Found out that the actual issue is not due to the mentioned exception message "no cipher suites in common" but instead the issue is due to the way X509KeyManager stores the private key. It uses map with keyAlias as key (converted to lowercase). And the calling code has to take care of passing keyAlias in lowercase while retrieving. This is correctly handled in JSSESocketFactory.getKeyManagers() method @line 594 if the key store type is default (JKS). 
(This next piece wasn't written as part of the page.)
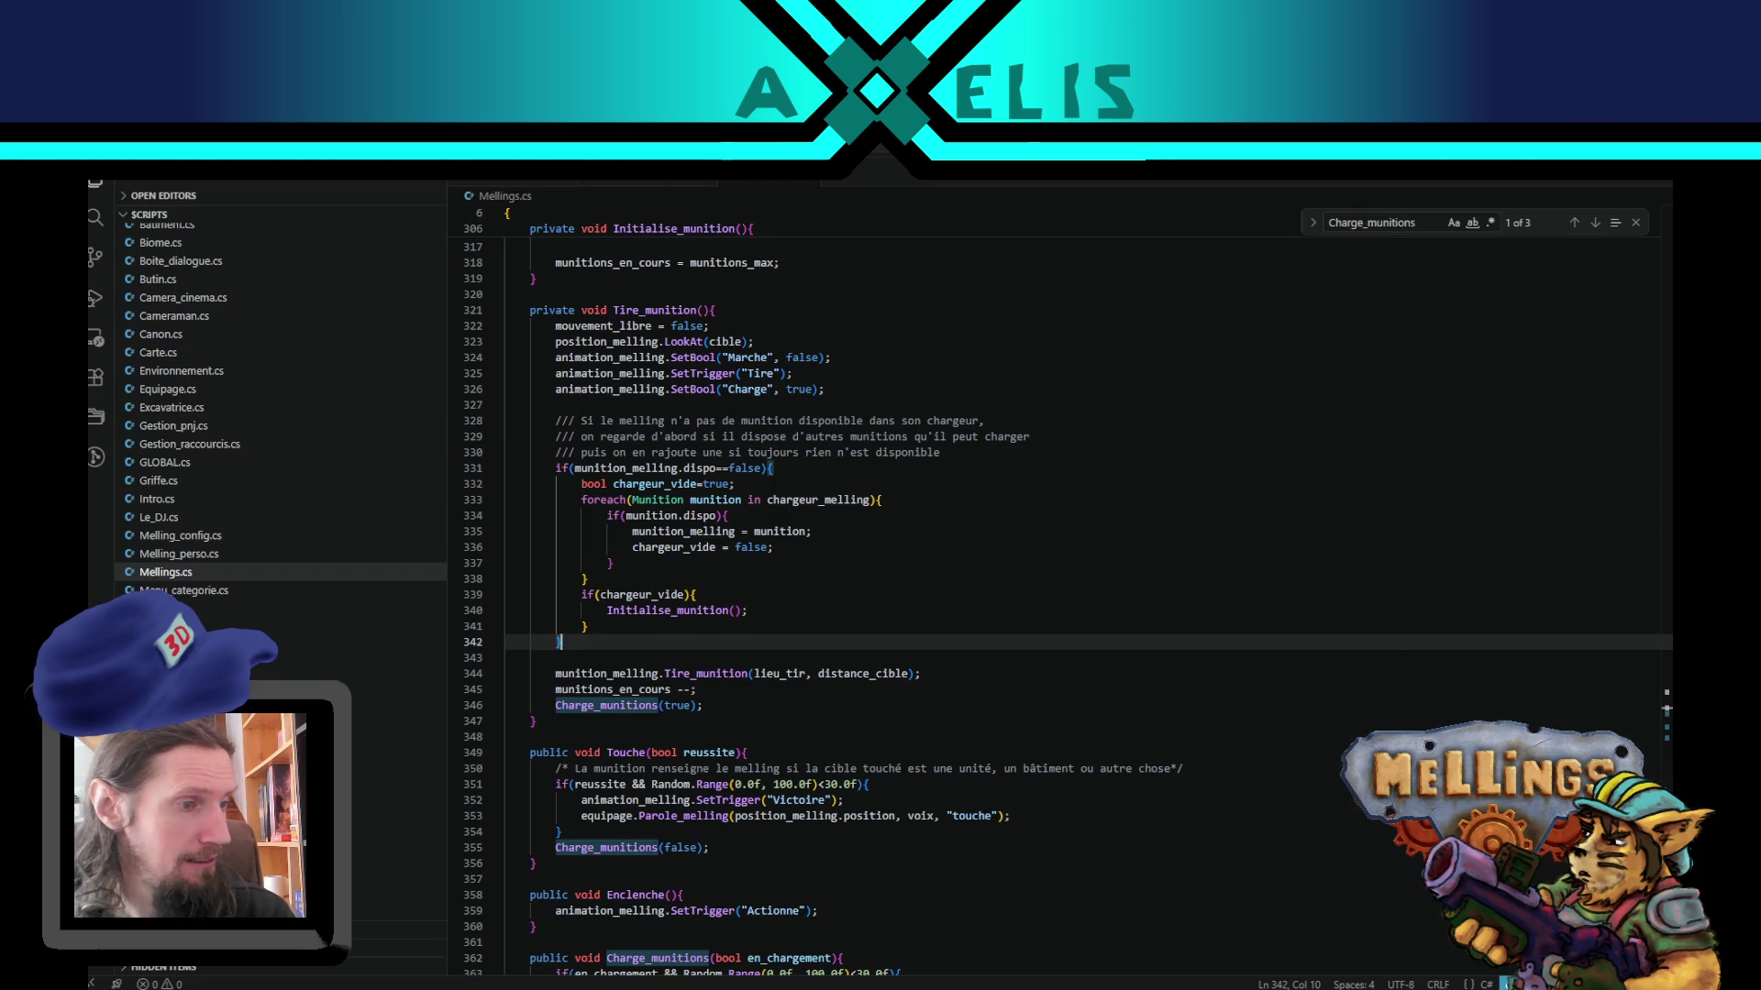
{"action": "key", "text": "alt+Tab"}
But in case of NioEndpoint, the conversion of keyAlias to lowercase is missed and due to that, the private key is returned null causing the handshake to fail.

Please find attached the patch to fix the issue.

It would be good if we can throw exception with relevant message which would help us locate the issue faster.

Steps to reproduce:
------------------
1. Create a SSL enabled NIO connector with keyAlias name containing uppercase letters.
2. Try to connect to the NIO port over https. Then above exception can be seen if juli logging is enabled.
Comment 1 Mark Thomas 2015-04-22 19:37:59 UTC 
Thanks for the report, the analysis and the patch.

A variation of the patch has been applied to trunk (for 9.0.x), to 8.0.x (for 8.0.22 onwards) and to 7.0.x (for 7.0.62 onwards).